Given exercise — Reproduce every row below word for word, keeping each line intact.

Source data
....................

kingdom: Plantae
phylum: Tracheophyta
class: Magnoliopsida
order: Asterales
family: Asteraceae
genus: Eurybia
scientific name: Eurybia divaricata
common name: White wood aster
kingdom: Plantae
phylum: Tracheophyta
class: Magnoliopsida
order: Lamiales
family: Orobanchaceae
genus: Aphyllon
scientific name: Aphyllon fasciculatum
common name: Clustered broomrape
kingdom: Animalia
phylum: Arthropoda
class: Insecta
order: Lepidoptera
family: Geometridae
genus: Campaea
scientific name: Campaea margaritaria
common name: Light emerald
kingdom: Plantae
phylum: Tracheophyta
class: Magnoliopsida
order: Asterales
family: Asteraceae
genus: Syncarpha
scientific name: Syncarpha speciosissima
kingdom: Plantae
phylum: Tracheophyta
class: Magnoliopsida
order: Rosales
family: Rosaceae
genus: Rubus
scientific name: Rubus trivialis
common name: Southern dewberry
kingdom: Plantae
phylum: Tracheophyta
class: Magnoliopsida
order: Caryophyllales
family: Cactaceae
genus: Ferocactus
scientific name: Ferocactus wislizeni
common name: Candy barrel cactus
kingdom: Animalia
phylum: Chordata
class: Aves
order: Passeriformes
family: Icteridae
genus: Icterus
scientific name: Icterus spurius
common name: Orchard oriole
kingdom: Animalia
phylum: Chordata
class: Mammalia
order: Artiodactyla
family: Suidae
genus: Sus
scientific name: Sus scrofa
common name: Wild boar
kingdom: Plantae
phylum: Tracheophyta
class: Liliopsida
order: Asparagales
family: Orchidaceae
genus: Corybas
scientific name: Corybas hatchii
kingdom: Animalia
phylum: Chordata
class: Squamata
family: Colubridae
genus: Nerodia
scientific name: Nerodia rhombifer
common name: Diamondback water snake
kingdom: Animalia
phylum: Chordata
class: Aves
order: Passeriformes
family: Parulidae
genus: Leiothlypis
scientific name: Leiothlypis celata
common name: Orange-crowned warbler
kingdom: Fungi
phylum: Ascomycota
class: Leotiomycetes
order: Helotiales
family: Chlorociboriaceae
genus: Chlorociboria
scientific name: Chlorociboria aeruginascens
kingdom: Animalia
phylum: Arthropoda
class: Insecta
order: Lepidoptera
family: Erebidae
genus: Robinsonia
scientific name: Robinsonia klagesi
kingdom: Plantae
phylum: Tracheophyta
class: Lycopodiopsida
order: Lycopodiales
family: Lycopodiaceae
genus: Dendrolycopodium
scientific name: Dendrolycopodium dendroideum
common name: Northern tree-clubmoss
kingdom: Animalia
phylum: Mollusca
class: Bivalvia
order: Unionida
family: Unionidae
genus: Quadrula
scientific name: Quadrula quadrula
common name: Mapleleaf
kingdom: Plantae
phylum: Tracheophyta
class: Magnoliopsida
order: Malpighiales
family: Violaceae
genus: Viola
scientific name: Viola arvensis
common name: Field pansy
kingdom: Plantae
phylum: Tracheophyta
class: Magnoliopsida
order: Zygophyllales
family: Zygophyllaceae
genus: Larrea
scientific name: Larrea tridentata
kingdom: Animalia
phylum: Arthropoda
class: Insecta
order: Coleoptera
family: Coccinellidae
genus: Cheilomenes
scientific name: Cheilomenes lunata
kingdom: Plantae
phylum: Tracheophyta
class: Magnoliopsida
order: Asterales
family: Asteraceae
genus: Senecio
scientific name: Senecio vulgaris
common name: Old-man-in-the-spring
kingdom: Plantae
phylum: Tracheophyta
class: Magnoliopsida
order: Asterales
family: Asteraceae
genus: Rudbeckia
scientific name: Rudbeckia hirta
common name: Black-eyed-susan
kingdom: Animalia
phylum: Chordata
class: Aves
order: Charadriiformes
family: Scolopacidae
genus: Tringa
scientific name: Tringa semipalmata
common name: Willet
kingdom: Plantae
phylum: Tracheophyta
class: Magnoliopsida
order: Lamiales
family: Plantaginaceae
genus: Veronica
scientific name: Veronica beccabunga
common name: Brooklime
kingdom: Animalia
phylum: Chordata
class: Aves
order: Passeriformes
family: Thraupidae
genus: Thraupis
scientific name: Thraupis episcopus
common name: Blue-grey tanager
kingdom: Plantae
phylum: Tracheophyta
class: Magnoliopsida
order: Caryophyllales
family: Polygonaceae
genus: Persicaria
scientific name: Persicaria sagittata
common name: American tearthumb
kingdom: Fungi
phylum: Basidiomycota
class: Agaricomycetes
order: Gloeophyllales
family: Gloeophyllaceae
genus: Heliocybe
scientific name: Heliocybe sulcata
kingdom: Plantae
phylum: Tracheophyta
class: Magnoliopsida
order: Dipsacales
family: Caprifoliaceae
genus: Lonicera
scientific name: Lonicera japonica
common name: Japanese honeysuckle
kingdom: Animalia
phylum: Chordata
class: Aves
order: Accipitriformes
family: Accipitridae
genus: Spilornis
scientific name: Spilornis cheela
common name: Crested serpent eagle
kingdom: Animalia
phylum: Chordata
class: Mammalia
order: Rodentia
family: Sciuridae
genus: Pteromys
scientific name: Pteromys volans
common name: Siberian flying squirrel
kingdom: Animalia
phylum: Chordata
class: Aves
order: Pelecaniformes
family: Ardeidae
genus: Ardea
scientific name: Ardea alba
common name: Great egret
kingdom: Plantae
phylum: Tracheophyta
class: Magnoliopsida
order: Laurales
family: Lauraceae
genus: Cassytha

....................

Task result —
kingdom: Plantae
phylum: Tracheophyta
class: Magnoliopsida
order: Asterales
family: Asteraceae
genus: Eurybia
scientific name: Eurybia divaricata
common name: White wood aster
kingdom: Plantae
phylum: Tracheophyta
class: Magnoliopsida
order: Lamiales
family: Orobanchaceae
genus: Aphyllon
scientific name: Aphyllon fasciculatum
common name: Clustered broomrape
kingdom: Animalia
phylum: Arthropoda
class: Insecta
order: Lepidoptera
family: Geometridae
genus: Campaea
scientific name: Campaea margaritaria
common name: Light emerald
kingdom: Plantae
phylum: Tracheophyta
class: Magnoliopsida
order: Asterales
family: Asteraceae
genus: Syncarpha
scientific name: Syncarpha speciosissima
kingdom: Plantae
phylum: Tracheophyta
class: Magnoliopsida
order: Rosales
family: Rosaceae
genus: Rubus
scientific name: Rubus trivialis
common name: Southern dewberry
kingdom: Plantae
phylum: Tracheophyta
class: Magnoliopsida
order: Caryophyllales
family: Cactaceae
genus: Ferocactus
scientific name: Ferocactus wislizeni
common name: Candy barrel cactus
kingdom: Animalia
phylum: Chordata
class: Aves
order: Passeriformes
family: Icteridae
genus: Icterus
scientific name: Icterus spurius
common name: Orchard oriole
kingdom: Animalia
phylum: Chordata
class: Mammalia
order: Artiodactyla
family: Suidae
genus: Sus
scientific name: Sus scrofa
common name: Wild boar
kingdom: Plantae
phylum: Tracheophyta
class: Liliopsida
order: Asparagales
family: Orchidaceae
genus: Corybas
scientific name: Corybas hatchii
kingdom: Animalia
phylum: Chordata
class: Squamata
family: Colubridae
genus: Nerodia
scientific name: Nerodia rhombifer
common name: Diamondback water snake
kingdom: Animalia
phylum: Chordata
class: Aves
order: Passeriformes
family: Parulidae
genus: Leiothlypis
scientific name: Leiothlypis celata
common name: Orange-crowned warbler
kingdom: Fungi
phylum: Ascomycota
class: Leotiomycetes
order: Helotiales
family: Chlorociboriaceae
genus: Chlorociboria
scientific name: Chlorociboria aeruginascens
kingdom: Animalia
phylum: Arthropoda
class: Insecta
order: Lepidoptera
family: Erebidae
genus: Robinsonia
scientific name: Robinsonia klagesi
kingdom: Plantae
phylum: Tracheophyta
class: Lycopodiopsida
order: Lycopodiales
family: Lycopodiaceae
genus: Dendrolycopodium
scientific name: Dendrolycopodium dendroideum
common name: Northern tree-clubmoss
kingdom: Animalia
phylum: Mollusca
class: Bivalvia
order: Unionida
family: Unionidae
genus: Quadrula
scientific name: Quadrula quadrula
common name: Mapleleaf
kingdom: Plantae
phylum: Tracheophyta
class: Magnoliopsida
order: Malpighiales
family: Violaceae
genus: Viola
scientific name: Viola arvensis
common name: Field pansy
kingdom: Plantae
phylum: Tracheophyta
class: Magnoliopsida
order: Zygophyllales
family: Zygophyllaceae
genus: Larrea
scientific name: Larrea tridentata
kingdom: Animalia
phylum: Arthropoda
class: Insecta
order: Coleoptera
family: Coccinellidae
genus: Cheilomenes
scientific name: Cheilomenes lunata
kingdom: Plantae
phylum: Tracheophyta
class: Magnoliopsida
order: Asterales
family: Asteraceae
genus: Senecio
scientific name: Senecio vulgaris
common name: Old-man-in-the-spring
kingdom: Plantae
phylum: Tracheophyta
class: Magnoliopsida
order: Asterales
family: Asteraceae
genus: Rudbeckia
scientific name: Rudbeckia hirta
common name: Black-eyed-susan
kingdom: Animalia
phylum: Chordata
class: Aves
order: Charadriiformes
family: Scolopacidae
genus: Tringa
scientific name: Tringa semipalmata
common name: Willet
kingdom: Plantae
phylum: Tracheophyta
class: Magnoliopsida
order: Lamiales
family: Plantaginaceae
genus: Veronica
scientific name: Veronica beccabunga
common name: Brooklime
kingdom: Animalia
phylum: Chordata
class: Aves
order: Passeriformes
family: Thraupidae
genus: Thraupis
scientific name: Thraupis episcopus
common name: Blue-grey tanager
kingdom: Plantae
phylum: Tracheophyta
class: Magnoliopsida
order: Caryophyllales
family: Polygonaceae
genus: Persicaria
scientific name: Persicaria sagittata
common name: American tearthumb
kingdom: Fungi
phylum: Basidiomycota
class: Agaricomycetes
order: Gloeophyllales
family: Gloeophyllaceae
genus: Heliocybe
scientific name: Heliocybe sulcata
kingdom: Plantae
phylum: Tracheophyta
class: Magnoliopsida
order: Dipsacales
family: Caprifoliaceae
genus: Lonicera
scientific name: Lonicera japonica
common name: Japanese honeysuckle
kingdom: Animalia
phylum: Chordata
class: Aves
order: Accipitriformes
family: Accipitridae
genus: Spilornis
scientific name: Spilornis cheela
common name: Crested serpent eagle
kingdom: Animalia
phylum: Chordata
class: Mammalia
order: Rodentia
family: Sciuridae
genus: Pteromys
scientific name: Pteromys volans
common name: Siberian flying squirrel
kingdom: Animalia
phylum: Chordata
class: Aves
order: Pelecaniformes
family: Ardeidae
genus: Ardea
scientific name: Ardea alba
common name: Great egret
kingdom: Plantae
phylum: Tracheophyta
class: Magnoliopsida
order: Laurales
family: Lauraceae
genus: Cassytha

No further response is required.